Actions to take:
A. Answer these from the envelope-opener patent claims, one line each:
(i) In claim 12, how does the depth of the groove compare with the thickness of the feed belt?
(ii) In claim 13, what is the cutter operable to do?
(iii) In claim 11, about what is the feed belt entrained?
B. Using the envelope-opener patent claims, decide whether each statement below agrees with them. Answer yes or no and quote the deciding words.
(i) Claim 12 states that the groove is shallower than the feed belt is thick.
(ii) The stacking area in claim 13 includes an element that extends vertically upwardly.
(iii) In claim 13, the forward transport carries envelopes from the input bin to the cutter.
C. Write the next part of the envelope-opener patent claims, picking up right after the end of claim 13.

Text provided:

11. The apparatus of claim 10 wherein the feeder comprises a second
rotatable member, and a feed belt engaging the stack of envelopes
and entrained about the first and second rotatable members.
12. The apparatus of claim 11 wherein the first rotatable member
comprises a groove and the feed belt is entrained within the
groove, and the depth of the groove is greater than the thickness
of the feed belt.
13. An apparatus for opening envelopes, comprising: an input bin
for receiving a stack of envelopes; a cutter operable to sever one
edge of each of the envelopes; a forward transport for forwardly
conveying the envelopes from the input bin to the cutter; a feeder
for serially feeding the envelopes from the input bin to the
transport; a return transport for receiving the envelopes
discharged from the forward transport; and a stacking area adjacent
the end of the return transport, comprising an element extending
vertically upwardly, configured to reorient envelopes from a
generally horizontal orientation to a generally vertical
orientation.

Data extract:
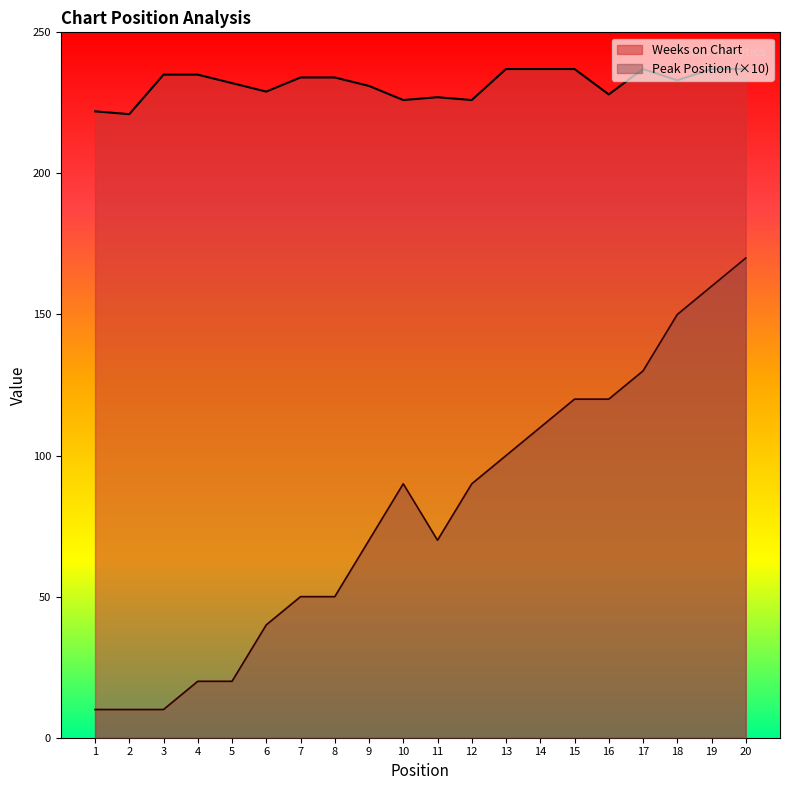

What is the value of the Peak Position point at the 9th from the left?

70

Answer set:
A.
(i) The depth of the groove is greater than the thickness of the feed belt.
(ii) To sever one edge of each of the envelopes.
(iii) About the first and second rotatable members.

B.
(i) No: "the depth of the groove is greater than the thickness of the feed belt."
(ii) Yes: "comprising an element extending vertically upwardly"
(iii) Yes: "a forward transport for forwardly conveying the envelopes from the input bin to the cutter"

C.
14. The apparatus of claim 13 wherein the return transport is
vertically separated from the forward transport, positioned below
the forward transport, and the apparatus comprises a gap between
the forward transport and return transport, wherein the gap is at
least as long as the length of the envelopes, so that envelopes
discharged from the forward transport fall through the gap and onto
the return transport.
15. The apparatus of claim 13 wherein the element in the stacking
area comprises an end wall disposed at an angle relative to the
return transport.
16. The apparatus of claim 13 wherein the return transport
comprises a rotatable element operable to move envelopes toward the
stacking area.
17. The apparatus of claim 13 wherein the return transport is
disposed at an angle relative to the forward transport, and is
vertically separated from the forward transport.
18. The apparatus of claim 17 wherein the forward transport is
disposed at an angle relative to horizontal.
19. The apparatus of claim 13 comprising a stop for stopping the
forward movement of the envelopes discharged from the forward
transport.
20. The apparatus of claim 19 wherein the stop comprises an end
wall spaced from the forward transport.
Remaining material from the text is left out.